Metabolische Regulation
Zirkulierende Humanin-Spiegel sind in Beobachtungsstudien am Menschen invers mit Insulinresistenz und Merkmalen des metabolischen Syndroms korreliert. In Tiermodellen verbesserte die Humanin-Verabreichung die Insulinsensitivität, reduzierte die hepatische Glukoseproduktion und modulierte den Fettstoffwechsel. Diese metabolischen Wirkungen können durch die IGFBP-3-Interaktion und Modulation der GH/IGF-1-Achse vermittelt werden.
Altersbedingte Abnahme
Mehrere Studien haben dokumentiert, dass die zirkulierenden Humanin-Spiegel beim Menschen mit dem Alter abnehmen, wobei sich die Abnahme nach etwa dem 40. Lebensjahr beschleunigt. Dieser altersbedingte Rückgang geht parallel mit dem Rückgang der mitochondrialen Funktion und der zunehmenden Anfälligkeit für altersbedingte Erkrankungen. Die Korrelation hat zur Hypothese geführt, dass der Humanin-Rückgang sowohl ein Marker als auch ein Mediator des mitochondrialen Alterungsprozesses sein könnte – eine verringerte MDP-Signalgebung kann die zytoprotektive Kapazität des Organismus beeinträchtigen, wenn sich die mitochondriale Funktion verschlechtert.

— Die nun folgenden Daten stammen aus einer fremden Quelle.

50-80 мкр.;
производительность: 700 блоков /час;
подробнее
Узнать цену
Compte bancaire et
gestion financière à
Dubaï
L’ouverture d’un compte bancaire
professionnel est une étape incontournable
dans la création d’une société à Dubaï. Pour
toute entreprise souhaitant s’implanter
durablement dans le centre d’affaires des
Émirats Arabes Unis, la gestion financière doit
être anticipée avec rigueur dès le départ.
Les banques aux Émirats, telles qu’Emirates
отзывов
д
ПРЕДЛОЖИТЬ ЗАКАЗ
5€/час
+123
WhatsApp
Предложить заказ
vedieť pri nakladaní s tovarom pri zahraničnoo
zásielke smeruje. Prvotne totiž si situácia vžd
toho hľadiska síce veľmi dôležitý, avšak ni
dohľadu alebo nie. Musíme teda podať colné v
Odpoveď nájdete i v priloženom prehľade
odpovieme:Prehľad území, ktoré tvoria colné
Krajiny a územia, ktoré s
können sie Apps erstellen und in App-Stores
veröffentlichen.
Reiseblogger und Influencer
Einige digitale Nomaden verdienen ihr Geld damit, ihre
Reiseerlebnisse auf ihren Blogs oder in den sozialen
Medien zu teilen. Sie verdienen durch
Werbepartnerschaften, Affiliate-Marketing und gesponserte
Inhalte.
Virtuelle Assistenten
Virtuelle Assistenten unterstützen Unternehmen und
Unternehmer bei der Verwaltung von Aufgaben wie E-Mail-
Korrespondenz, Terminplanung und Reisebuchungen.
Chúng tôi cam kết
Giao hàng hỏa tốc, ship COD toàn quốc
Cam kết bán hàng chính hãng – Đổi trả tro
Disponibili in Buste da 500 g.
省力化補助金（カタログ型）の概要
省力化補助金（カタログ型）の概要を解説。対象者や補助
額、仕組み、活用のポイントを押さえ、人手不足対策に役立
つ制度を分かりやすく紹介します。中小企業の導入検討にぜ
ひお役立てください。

Sicherheit und Verträglichkeit
Als endogenes Peptid verfügt Humanin über eine inhärente biologische Kompatibilität. Tierstudien mit exogener Humanin- und HNG-Verabreichung haben keine signifikanten Nebenwirkungen gemeldet. Jedoch wurden keine formellen pharmakokinetischen und toxikologischen Studien am Menschen durchgeführt. Theoretische Überlegungen umfassen die möglichen Folgen chronischer anti-apoptotischer Signalgebung (beeinträchtigte Eliminierung beschädigter Zellen, potenzielle Tumorförderung) sowie die Auswirkungen der Modulation der GH/IGF-1-Achse durch die IGFBP-3-Interaktion.
Die kurze Halbwertszeit des nativen Humanins im Blutkreislauf (Minuten) stellt pharmakologische Herausforderungen für die therapeutische Entwicklung dar und erfordert entweder häufige Dosierung, Formulierungen mit verzögerter Wirkstofffreisetzung oder die Verwendung stabilisierter Analoga wie HNG.
Regulatorischer Status
Humanin ist für keine Indikation von der FDA zugelassen. Es hat keine formellen klinischen Studien begonnen. Die Verbindung und ihre Analoga sind über Forschungspeptid-Lieferanten für präklinische Untersuchungen erhältlich. Die klinische Translation steht vor mehreren Herausforderungen, darunter die Notwendigkeit potenter, metabolisch stabiler Analoga, die Identifizierung der am besten geeigneten therapeutischen Indikationen sowie die Bestimmung optimaler Dosierungsstrategien für eine chronische zytoprotektive Therapie.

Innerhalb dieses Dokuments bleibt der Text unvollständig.